(Task directions): Update the lines that begin at the one containing "Старая цена" and stop after the one containing "древесной стружки и" by replacing "Подписаться" with "Сообщить о поступлении" and leaving everything else unchanged. Return only those lines.

===== Source information

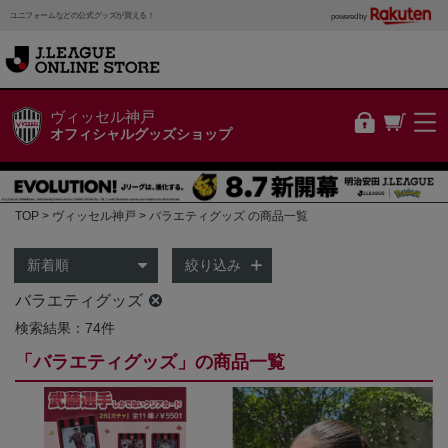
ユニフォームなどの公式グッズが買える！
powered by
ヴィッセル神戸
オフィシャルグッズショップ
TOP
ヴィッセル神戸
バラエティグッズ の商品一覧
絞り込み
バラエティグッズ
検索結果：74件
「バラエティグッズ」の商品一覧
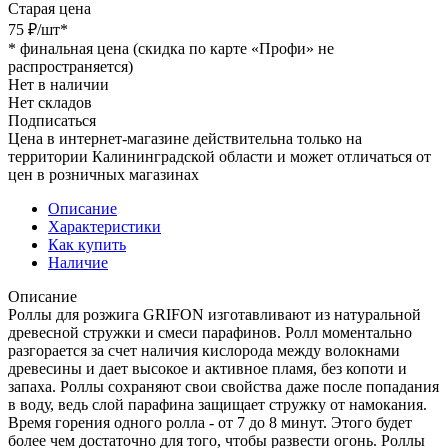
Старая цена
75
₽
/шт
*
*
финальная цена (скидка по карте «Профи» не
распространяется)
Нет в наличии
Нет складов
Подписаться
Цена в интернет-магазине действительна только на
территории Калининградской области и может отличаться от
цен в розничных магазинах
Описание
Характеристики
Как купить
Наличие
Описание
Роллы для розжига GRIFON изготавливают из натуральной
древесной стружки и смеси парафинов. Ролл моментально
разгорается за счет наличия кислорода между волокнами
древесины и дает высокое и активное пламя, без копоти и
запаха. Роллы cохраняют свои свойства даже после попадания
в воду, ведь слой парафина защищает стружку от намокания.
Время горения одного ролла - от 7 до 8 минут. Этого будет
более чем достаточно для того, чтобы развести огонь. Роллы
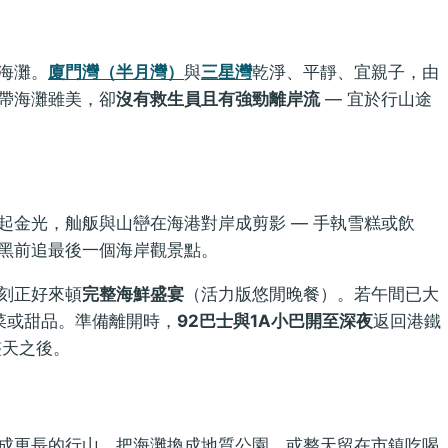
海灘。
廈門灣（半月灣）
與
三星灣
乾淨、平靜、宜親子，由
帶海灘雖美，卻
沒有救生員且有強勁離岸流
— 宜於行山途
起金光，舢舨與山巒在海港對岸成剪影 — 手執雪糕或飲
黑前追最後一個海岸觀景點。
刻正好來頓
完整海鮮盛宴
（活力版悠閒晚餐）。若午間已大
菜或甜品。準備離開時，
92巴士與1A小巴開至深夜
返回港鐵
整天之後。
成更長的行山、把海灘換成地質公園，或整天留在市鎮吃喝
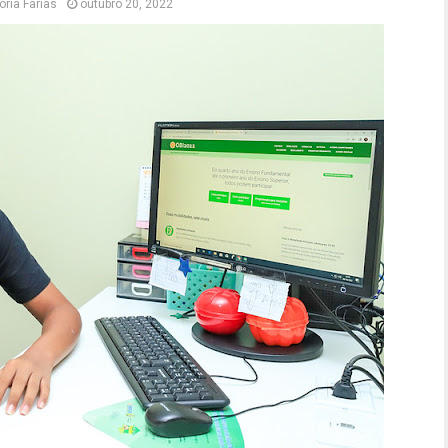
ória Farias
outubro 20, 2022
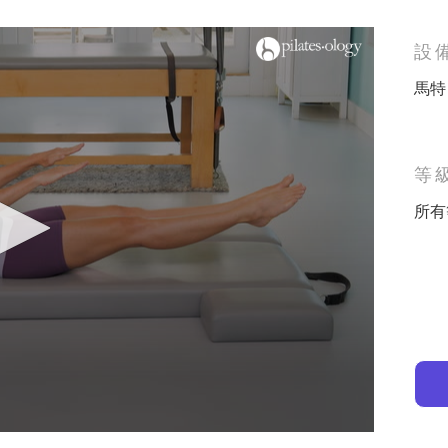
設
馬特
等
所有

==========
===== Source information

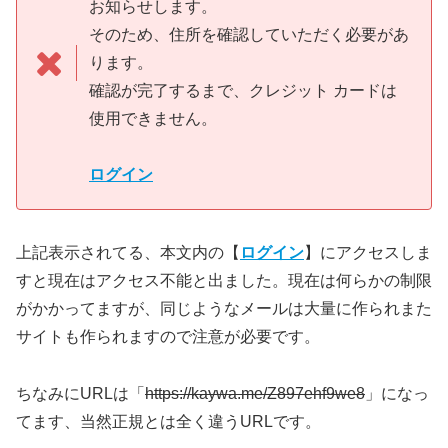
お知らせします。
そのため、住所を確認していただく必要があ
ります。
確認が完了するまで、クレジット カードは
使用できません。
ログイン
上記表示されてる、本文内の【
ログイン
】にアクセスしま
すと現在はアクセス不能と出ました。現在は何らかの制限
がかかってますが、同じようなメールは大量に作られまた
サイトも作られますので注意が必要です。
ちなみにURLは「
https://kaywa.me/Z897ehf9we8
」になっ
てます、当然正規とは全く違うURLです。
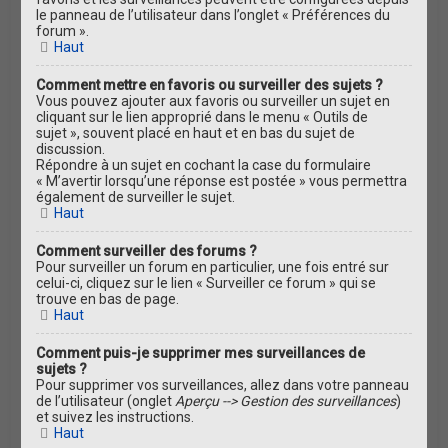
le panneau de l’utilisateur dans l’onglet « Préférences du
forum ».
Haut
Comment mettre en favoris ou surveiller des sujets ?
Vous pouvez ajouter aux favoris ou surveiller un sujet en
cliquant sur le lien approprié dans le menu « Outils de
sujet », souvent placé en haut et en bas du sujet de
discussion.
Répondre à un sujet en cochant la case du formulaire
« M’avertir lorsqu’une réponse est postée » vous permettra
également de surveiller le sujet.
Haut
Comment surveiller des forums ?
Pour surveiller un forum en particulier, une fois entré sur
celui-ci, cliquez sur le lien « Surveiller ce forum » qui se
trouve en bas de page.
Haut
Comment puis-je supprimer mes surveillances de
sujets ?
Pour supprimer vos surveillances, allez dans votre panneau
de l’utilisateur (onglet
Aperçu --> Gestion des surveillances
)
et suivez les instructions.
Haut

==========

(Response area):
Старая цена
75
₽
/шт
*
*
финальная цена (скидка по карте «Профи» не
распространяется)
Нет в наличии
Нет складов
Сообщить о поступлении
Цена в интернет-магазине действительна только на
территории Калининградской области и может отличаться от
цен в розничных магазинах
Описание
Характеристики
Как купить
Наличие
Описание
Роллы для розжига GRIFON изготавливают из натуральной
древесной стружки и смеси парафинов. Ролл моментально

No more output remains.